▸ **ИСХОДНЫЙ ТЕКСТ**
━━━

Сунь Вэнь был глубоко тронут.
Находясь в США, Сунь Вэнь узнал о начале войны между Японией и Россией. Разумеется, он не желал победы царского правительства. Но и победы Японии его также не радовали. Единственно, на что он считал полезным обращать внимание друзей и вообще слушателей, это на то, что недавно еще слабая азиатская страна — Япония, используя достижения новейшей науки, смогла нанести сильные поражения огромной, правда отсталой, империи Романовых. Русский царизм насквозь прогнил. Как Цины. Два сапога — пара! Поражение царской России в этой войне неизбежно, это ясно. И это будет иметь огромные последствия. Особенно для Азии и, в частности, для Китая. Вэнь не предполагал тогда, что Россия рабочих и крестьян даст Азии и Китаю куда более мощный толчок к усилению борьбы за свободу, чем тот, который дала русско-японская война, и что наступит пробуждение Азии, пробуждение Китая.
В один из январских дней 1905 года Сунь Вэнь, развернув газету, прочел волнующее сообщение из Петербурга, столицы русских царей: в России началась революция!
Это было великолепное вступление к новому году борьбы. И он тотчас же вспомнил разговор с русским публицистом в те далекие дни, после «похищения в Лондоне». Тот сказал, что в русском обществе Китай имеет друзей. Революция в России — это же сигнал, призыв боевой трубы для китайских революционеров! Теперь задача момента — организовать, объединить силы и снова поднять знамя революции.
Он быстро собрался и выехал в Европу.

━━━

Согласно тексту о Сунь Вэне, где он находился, когда узнал о начале войны между Японией и Россией?

▸ **ПРЕДОСТАВЛЕННЫЕ ДАННЫЕ**
━━━

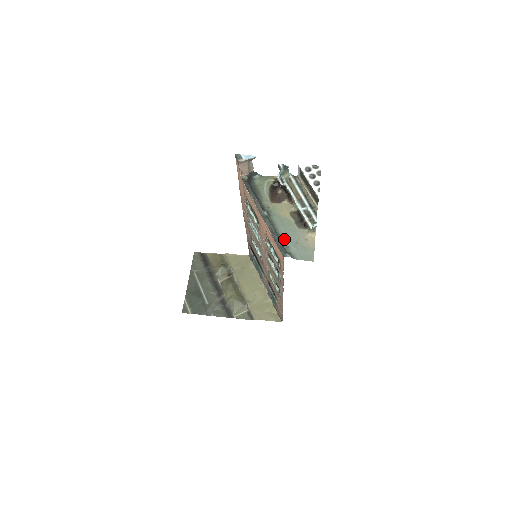
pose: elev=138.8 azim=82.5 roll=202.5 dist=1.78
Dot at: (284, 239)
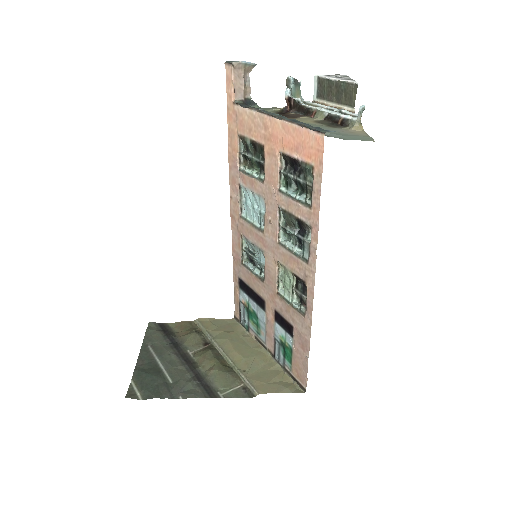
Dot at: occluded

━━━

▸ **ОТВЕТ НА ЗАДАНИЕ**
В США.